* **DIRECTIONS**:
a. Reproduce the stretch of the tender offer passage from "The Tender Offer expired" through "and the Purchaser." word for word.
b. Transcribe the text read from each of the records, keeping every line exactly as it appears, and leave the pictures out of your answer.

* **READING PASSAGE**:
↓

The Tender Offer expired at 12:00 midnight, New York City time, on Wednesday,
July 12, 2000. The Purchaser provided for a subsequent offering period which is
scheduled to expire at midnight, New York City time, on Wednesday, August 2,
2000. The Tender Offer was made pursuant to an Agreement and Plan of Merger,
dated as of May 24, 2000 (the "Merger Agreement"), by and among the Company,
Parent and the Purchaser.

          The Merger Agreement provides that, following consummation of the
Tender Offer and satisfaction or waiver of the other conditions set forth in the
Merger Agreement, and in accordance with the provisions of applicable law, the
Purchaser will be merged with and into the Company (the "Merger"). The Company
will survive the Merger as a wholly-owned subsidiary of Parent. In the Merger,
any remaining outstanding shares of Common Stock (other than shares of Common
Stock owned by the Company, the Purchaser, Parent or a subsidiary of the Company
or Parent, or by shareholders, if any, who are entitled to and who properly
exercise dissenters' rights under Oregon law) will be canceled and converted
into the right to receive cash in the amount of $16.00 per share. The Company's
board of directors (the "Board") has previously approved the Merger and the
Merger Agreement. As a result of the Tender Offer, the affirmative vote of
shareholders of the Company is not required to approve the Merger.

          The Purchaser has advised the Company that the source of funds for the
Tender Offer, the Merger and related fees and expenses was a combination of a
capital contribution and an inter-company loan from Parent. The Purchaser has
advised the Company that the source of funds for Parent's capital contribution
and loan to the Purchaser was cash on hand and the proceeds of borrowings under
Parent's senior unsecured revolving credit facility with a syndication of
lenders headed by Bank One, NA. The Purchaser has advised the Company that the
credit agreement relating to the revolving credit facility contains the
following material terms: (a) the $100 million credit facility is unsecured and
will mature on June 30, 2005; (b) loans bear interest at (i) a floating rate
based upon the prime rate or the effective federal funds rate plus .5% or (ii) a
Eurodollar rate based upon the London interbank offered rate ("LIBOR") plus a
margin ranging from .625% to 1.00% per annum, based upon Parent's leverage ratio
(total debt to consolidated EBITDA (earnings before interest, taxes,
depreciation, and amortization)) from time to time; (c) Parent agreed to pay a
variable commitment fee ranging from .175% to .315% per annum (based upon
Parent's leverage ratio from time to time) calculated on the unused portion of
the revolving credit facility; (d) loans made under the credit agreement are
subject to customary conditions, representations and warranties, affirmative and
negative covenants and default provisions, and (e) financial covenants include
an interest coverage ratio, a leverage ratio and a minimum net worth
requirement.

↑

* **ENTRIES SUPPLIED**:
↓

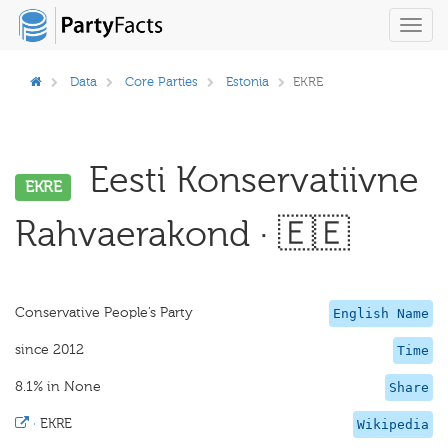
Toggl
navig
Data
Core Parties
Estonia
EKRE
Eesti Konservatiivne
EKRE
Rahvaerakond · 🇪🇪
Conservative People’s Party
English Name
since 2012
Time
8.1% in None
Share
·
EKRE
Wikipedia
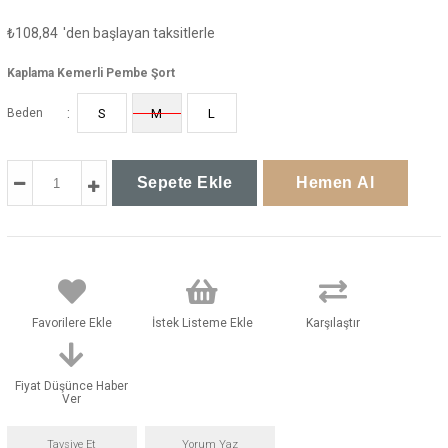
₺108,84
'den başlayan taksitlerle
Kaplama Kemerli Pembe Şort
:
Beden
S
M
L
Favorilere Ekle
İstek Listeme Ekle
Karşılaştır
Fiyat Düşünce Haber
Ver
Tavsiye Et
Yorum Yaz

↑

* **REPLIES**:
a.
The Tender Offer expired at 12:00 midnight, New York City time, on Wednesday,
July 12, 2000. The Purchaser provided for a subsequent offering period which is
scheduled to expire at midnight, New York City time, on Wednesday, August 2,
2000. The Tender Offer was made pursuant to an Agreement and Plan of Merger,
dated as of May 24, 2000 (the "Merger Agreement"), by and among the Company,
Parent and the Purchaser.

b.
Toggl
navig
Data
Core Parties
Estonia
EKRE
Eesti Konservatiivne
EKRE
Rahvaerakond · 🇪🇪
Conservative People’s Party
English Name
since 2012
Time
8.1% in None
Share
·
EKRE
Wikipedia
₺108,84
'den başlayan taksitlerle
Kaplama Kemerli Pembe Şort
:
Beden
S
M
L
Favorilere Ekle
İstek Listeme Ekle
Karşılaştır
Fiyat Düşünce Haber
Ver
Tavsiye Et
Yorum Yaz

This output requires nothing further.